Thread: Preserving order through an inner join

Preserving order through an inner join

From
Kevin Jardine
Date:
I have a query structured like this:

SELECT stuff FROM
(SELECT more stuff FROM
table1
ORDER BY field1) AS q1
INNER JOIN table2 ON ( ... )

and have found that the INNER JOIN is ignoring the order set for q1.

The final results are not ordered by field1.

This works for other databases (eg. MySQL and Sqllite3) but not PostgreSQL.

I would really like to support PostgreSQL but this ordering problem is stopping me from doing so.

I can make some small changes to the query structure as long as it works for the other DBs as well. Moving the ORDER BY
outsideq1 would be a large amount of work, however (these queries are generated by a program), so I am hoping that
thereis a simpler solution. 

Any suggestions for getting this to work?

Kevin




Re: Preserving order through an inner join

From
Pavel Stehule
Date:
Hello

2010/9/26 Kevin Jardine <kevinjardine@yahoo.com>:
> I have a query structured like this:
>
> SELECT stuff FROM
> (SELECT more stuff FROM
> table1
> ORDER BY field1) AS q1
> INNER JOIN table2 ON ( ... )
>
> and have found that the INNER JOIN is ignoring the order set for q1.
>

you can block a hash join that cannot to protect order. But it can be
very contra-productive - this method of JOIN is the most faster.
SQLite or MySQL are too simple and doesn't provide some more
sophisticated constructs. Principally your query is wrong - the real
order is based on final ORDER BY. It's probable, so your queries will
stop working (on SQLite or MySQL) in future, when these databases will
be more mature.

Regards

Pavel Stehule

> The final results are not ordered by field1.
>
> This works for other databases (eg. MySQL and Sqllite3) but not PostgreSQL.
>
> I would really like to support PostgreSQL but this ordering problem is stopping me from doing so.
>
> I can make some small changes to the query structure as long as it works for the other DBs as well.
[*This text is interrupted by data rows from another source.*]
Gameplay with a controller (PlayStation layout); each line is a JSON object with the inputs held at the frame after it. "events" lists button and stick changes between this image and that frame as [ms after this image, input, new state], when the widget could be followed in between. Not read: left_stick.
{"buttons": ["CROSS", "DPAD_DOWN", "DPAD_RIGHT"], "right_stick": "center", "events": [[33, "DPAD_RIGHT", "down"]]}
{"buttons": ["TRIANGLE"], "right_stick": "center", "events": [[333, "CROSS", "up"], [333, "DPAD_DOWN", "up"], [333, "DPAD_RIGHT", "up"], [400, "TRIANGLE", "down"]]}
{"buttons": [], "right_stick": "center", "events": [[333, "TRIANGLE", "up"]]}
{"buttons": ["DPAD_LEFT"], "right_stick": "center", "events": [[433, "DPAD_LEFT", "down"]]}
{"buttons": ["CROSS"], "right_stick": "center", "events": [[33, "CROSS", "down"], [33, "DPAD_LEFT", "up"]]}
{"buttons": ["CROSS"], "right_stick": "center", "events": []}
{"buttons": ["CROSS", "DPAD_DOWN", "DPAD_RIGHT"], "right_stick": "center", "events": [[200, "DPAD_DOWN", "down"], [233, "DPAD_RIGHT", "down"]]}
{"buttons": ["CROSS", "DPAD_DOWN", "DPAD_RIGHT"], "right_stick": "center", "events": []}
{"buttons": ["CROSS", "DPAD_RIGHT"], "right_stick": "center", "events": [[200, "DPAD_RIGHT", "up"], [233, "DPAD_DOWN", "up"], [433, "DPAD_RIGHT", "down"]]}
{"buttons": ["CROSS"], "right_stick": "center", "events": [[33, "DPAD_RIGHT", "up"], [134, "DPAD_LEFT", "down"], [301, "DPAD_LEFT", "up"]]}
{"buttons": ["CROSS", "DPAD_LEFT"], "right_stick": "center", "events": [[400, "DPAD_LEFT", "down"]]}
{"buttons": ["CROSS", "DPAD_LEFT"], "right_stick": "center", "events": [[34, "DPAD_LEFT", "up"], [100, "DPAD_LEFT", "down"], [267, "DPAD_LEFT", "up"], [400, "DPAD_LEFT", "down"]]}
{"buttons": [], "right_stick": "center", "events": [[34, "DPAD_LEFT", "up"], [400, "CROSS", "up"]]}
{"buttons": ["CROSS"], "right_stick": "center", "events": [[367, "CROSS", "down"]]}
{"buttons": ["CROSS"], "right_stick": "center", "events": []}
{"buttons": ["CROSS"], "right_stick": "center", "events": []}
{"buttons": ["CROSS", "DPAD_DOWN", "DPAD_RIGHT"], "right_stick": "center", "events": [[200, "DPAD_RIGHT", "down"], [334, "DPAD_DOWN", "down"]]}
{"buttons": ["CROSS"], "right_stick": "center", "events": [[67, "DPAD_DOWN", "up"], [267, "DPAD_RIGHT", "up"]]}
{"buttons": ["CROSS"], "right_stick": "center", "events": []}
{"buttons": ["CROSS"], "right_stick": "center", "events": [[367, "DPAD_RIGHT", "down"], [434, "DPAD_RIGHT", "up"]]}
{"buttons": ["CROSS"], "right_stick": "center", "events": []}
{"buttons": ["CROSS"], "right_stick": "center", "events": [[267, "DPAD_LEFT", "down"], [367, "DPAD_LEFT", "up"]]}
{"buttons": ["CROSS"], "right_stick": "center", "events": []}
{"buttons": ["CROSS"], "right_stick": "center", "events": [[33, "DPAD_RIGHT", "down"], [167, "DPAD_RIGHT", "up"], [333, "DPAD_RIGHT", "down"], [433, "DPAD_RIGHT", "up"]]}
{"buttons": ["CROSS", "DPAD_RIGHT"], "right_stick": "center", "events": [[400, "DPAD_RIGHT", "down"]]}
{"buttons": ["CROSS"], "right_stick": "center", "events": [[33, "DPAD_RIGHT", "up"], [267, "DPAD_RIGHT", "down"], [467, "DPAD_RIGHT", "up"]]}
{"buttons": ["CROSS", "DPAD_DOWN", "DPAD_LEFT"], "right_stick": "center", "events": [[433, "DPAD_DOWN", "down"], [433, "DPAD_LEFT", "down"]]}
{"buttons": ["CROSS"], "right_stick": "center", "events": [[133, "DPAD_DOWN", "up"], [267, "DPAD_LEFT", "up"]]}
Moving the ORDER
BYoutside q1 would be a large amount of work, however (these queries are generated by a program), so I am hoping that
thereis a simpler solution. 
>
> Any suggestions for getting this to work?
>
> Kevin
>
>
>
>
> --
> Sent via pgsql-general mailing list (pgsql-general@postgresql.org)
> To make changes to your subscription:
> http://www.postgresql.org/mailpref/pgsql-general
>

Re: Preserving order through an inner join

From
Kevin Jardine
Date:
Hi Pavel,

I'm not really interested in a "my database is better than your database" discussion.

I want to know how to preserve the order. As I said, moving the ORDER BY out of the subquery would be a lot of work.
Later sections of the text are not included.